Kasat Reskrim Polrestabes Surabaya, AKBP Edy Herwiyanto, menjelaskan bahwa kedua eksekutor ini terbukti kuat turut serta membantu melancarkan aksi pidana yang dirancang oleh Lisa dan rekannya yang bernama Naily.
Siasat Sandiwara Penagih Utang hingga Korban Dipindahkan ke Berbagai Kota
Awal mula peristiwa kelam ini bermula ketika tersangka Lisa menjalin hubungan asmara dengan anak korban yang bernama Agus Pranoto sejak tahun 2025 silam.
Lantaran hubungan yang dinilai sudah cukup dekat dengan internal keluarga, Lisa bahkan sempat diajak oleh Agus untuk tinggal bersama di kediaman orang tuanya tersebut.
Namun pada bulan Oktober 2025, Lisa menjebak korban untuk bertemu di suatu tempat yang berujung pada aksi penyekapan oleh dua eksekutor sewaan.
Para pelaku berdalih kepada korban bahwa tindakan pengurungan tersebut terpaksa dilakukan karena anak kandung korban memiliki sejumlah utang yang harus segera dilunasi.

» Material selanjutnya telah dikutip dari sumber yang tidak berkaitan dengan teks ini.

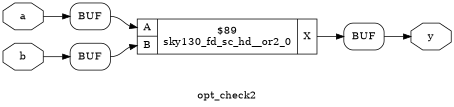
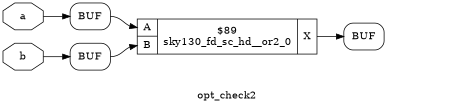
  digraph {
    label=opt_check2
    rankdir=LR
    remincross=true
    node [shape=octagon]
    edge [color=black fontcolor=black headport=w tailport=e]
    n1 [color=black fontcolor=black label=a]
    n2 [label=BUF shape=box style=rounded]
    n3 [color=black fontcolor=black label=b]
    n4 [label=BUF shape=box style=rounded]
-   n5 [color=black fontcolor=black label=y]
    n6 [label="{{<p7> A|<p8> B}|$89\nsky130_fd_sc_hd__or2_0|{<p9> X}}" shape=record]
    n7 [label=BUF shape=box style=rounded]
    n1 -> n2
    n2 -> n6 [headport="p7:w"]
    n3 -> n4
    n4 -> n6 [headport="p8:w"]
    n6 -> n7 [tailport="p9:e"]
-   n7 -> n5
  }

Selama hampir satu tahun lamanya, kakek sepuh tersebut disembunyikan secara berpindah-pindah mulai dari hotel di Semarang, rumah kontrakan di Cepu, hingga kamar apartemen di kawasan Mulyorejo, Surabaya.
Selama masa penahanan ilegal itu, korban dikunci dari luar tanpa diberikan alat komunikasi maupun kebebasan beraktivitas, dan hanya difasilitasi sebuah televisi serta dijaga oleh asisten Lisa bernama Naily yang bertugas mengantar paket makanan.
Kebohongan Keliling Indonesia dan Kuras Tabungan Rp 2 Miliar untuk Hidup Mewah
Aksi keji ini sempat tertutupi dengan rapi lantaran Lisa berulang kali membohongi Agus Pranoto dengan dalih bahwa sang ayah sedang pergi berlibur keliling Indonesia bersama orang tua Lisa.
Kecurigaan pihak keluarga baru memuncak setelah hampir satu tahun korban tidak kunjung pulang dan pelaku mendadak hilang kontak serta mengganti nomor ponselnya pada Februari 2026.
Setelah menerima laporan resmi dari pihak keluarga, aparat kepolisian bergerak cepat melakukan penyelidikan hingga akhirnya berhasil membebaskan korban dari sebuah apartemen di Surabaya pada pertengahan April 2026.
Kapolrestabes Surabaya, Kombes Pol Luthfie Sulistiawan, membeberkan fakta mengejutkan bahwa korban sama sekali tidak menyadari kekasih anaknya adalah otak kejahatan karena Lisa berpura-pura ikut disekap di kamar yang berbeda.
Selama masa penyekapan tersebut, Lisa sukses menguras habis uang di dalam rekening tabungan milik korban yang diperkirakan mencapai Rp 2 miliar melalui penguasaan kartu ATM dan nomor PIN.
Uang hasil kejahatan tersebut digunakan oleh Lisa untuk membiayai gaya hidup mewah dengan menginap di hotel bertarif Rp 2 juta per hari bersama kekasihnya karena enggan melakukan pekerjaan rumah tangga jika harus mengontrak rumah.
Saat ini, seluruh tersangka beserta barang bukti berupa unit ponsel telah diamankan di Mapolrestabes Surabaya guna menjalani proses hukum dan pemeriksaan lebih lanjut.
Atas tindakan kriminal berlapis tersebut, tersangka utama bakal dijerat menggunakan sejumlah pasal berat dalam Undang-Undang Nomor 1 Tahun 2023 tentang Kitab Undang-Undang Hukum Pidana.